Dwight D. Eisenhower photo

Remarks to the Committee for a National Trade Policy.

June 14, 1957

Mr. Coleman, My Friends:

First, I should say that I agree with every word you have to say about OTC. It seems to me to be almost ridiculous that we do not promptly join this organization in order that there may be an administrative group to make certain of the protection of our own rights as we try to advance the whole theory of better world trade all around the globe.

I am constantly impressed, as we deal with this difficult subject of foreign relations, how often the subject of trade does intrude itself in a very definite, a very important way, and must be considered in the political relationships that can be established with our friends, and must be maintained.

I mean it in this way: a country is having a hard time making a living, countries that are small and industrial in character-Japan, Britain--I mean small in area--both of them would be examples. They have to perform services for somebody else, which means that their entire living, really, comes out of exports. They can export only if there is a readiness of others to buy.

Now, another way they could live, of course, if richer countries are making a lot of money, would be just to keep up mutual aid and grant programs. We don't want to do that. It's a poor way to do it. They don't want to do it.

So there must be freer trade if they are to make a living. There are other inhibitions. We don't want the communists to get a lot of strategic goods in the world. So these nations have, certainly so far, been observing very great restrictions in the amount of their goods that they can manufacture to sell to the part of the world that is behind the iron curtain.

So, where and how are they going to make a living? Yet if they don't make a living, the consequences upon us are not merely commercial, not merely what progress we make in the way of prosperity. It is in the political relationships we will be able to retain with these countries, whether they will believe fervently in the processes of free government, in free associations among friendly nations, or whether they will be forced to deal with others in a way that we should never accept if we can possibly help it.

In other words, we would be put in an awful fix, because in this great struggle that is being carried on between two forms of government in the world, we need these people on our side and we are struggling always for more.

So this whole question of foreign trade affects us, as I see it, in two ways: our economy, our future, and the prosperity we ourselves are going to enjoy, but in our political relationships it is, to my mind, even more important. Because, finally, those political relationships--if they weren't healthy--could destroy anything else we might set up.

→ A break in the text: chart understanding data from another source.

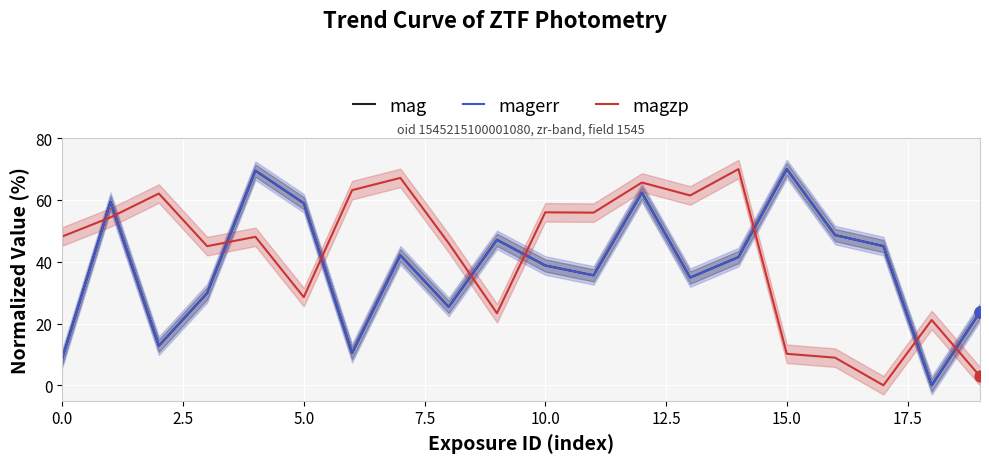

Is the value of magzp at 5.0 greater than the value of magerr at 0.0?

Yes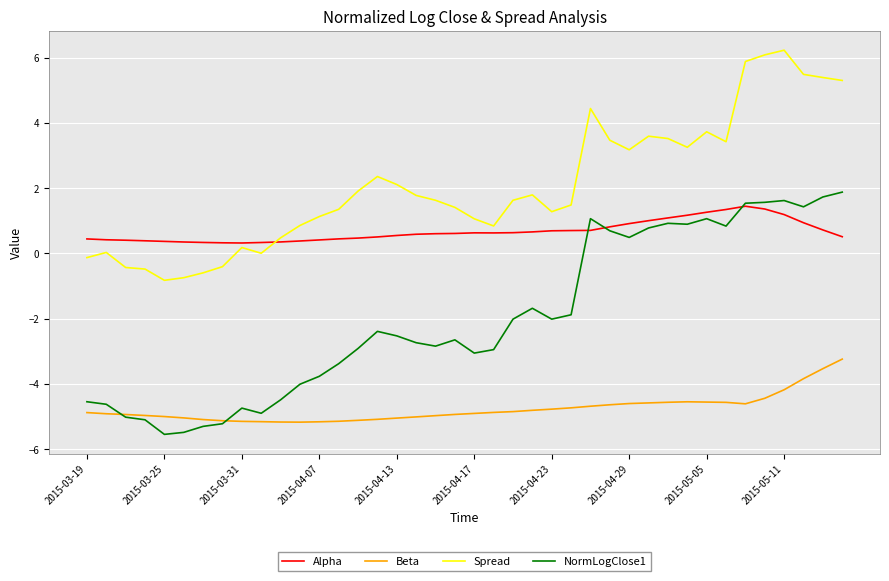

Which series has the widest spread of values?

NormLogClose1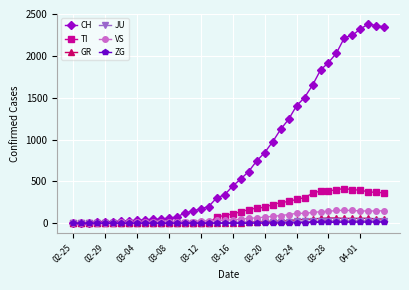

Which series has the widest spread of values?

CH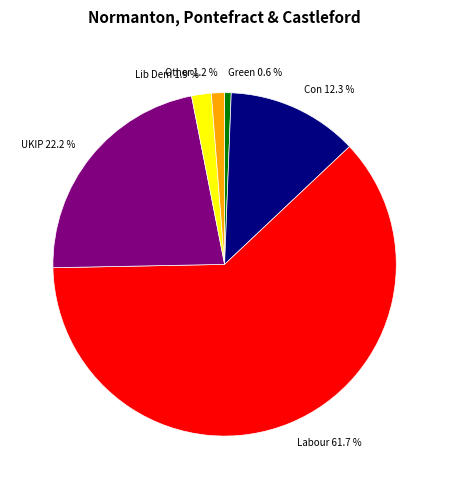

Does any single category account for the majority?

Yes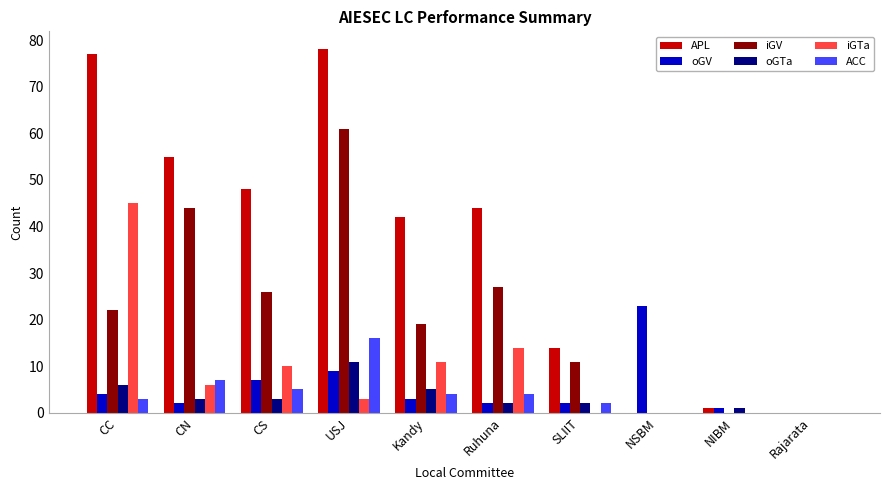

What is the sum of all iGV values?

210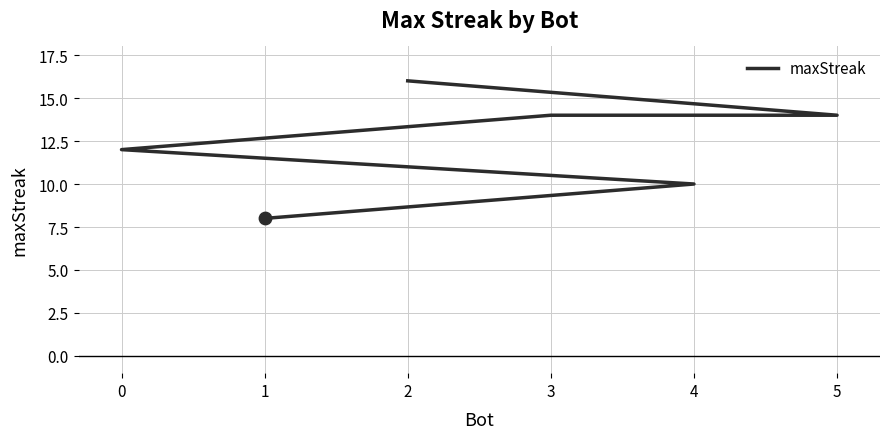

What is the ratio of the value at 5 to the value at 3?

1.0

Consequently, I mention these things just briefly, but very sincerely, in order that you can see how really deeply I feel obligated to you people for the work you do, to carry an enlightened view of world trade to our people so they can see that we are not talking about trying to put American people out of work or undersell an American manufacturer and drive him to the wall, or anything else. We are striving to make a better world for ourselves and for our children--the only kind of a world in which free men can live--and I think it is just that simple and just that important, and as long as we approach it in that way, I think we shall never give up. On the contrary, I think we shall win.

Again I say, thank you very much--you, and Mr. Coleman and Mr. Randall--all of you working on this thing. God bless you. I hope you have even more success everywhere--in Congress-and abroad through the land--than you yourselves anticipate.

Thank you very much.

Note: The President spoke in the Rose Garden at 11:00 a.m. At the beginning of his remarks he referred to John S. Coleman, Director of the Committee, and to the Organization for Trade Cooperation (OTC). In closing, he also referred to Clarence B. Randall, Special Assistant to the President.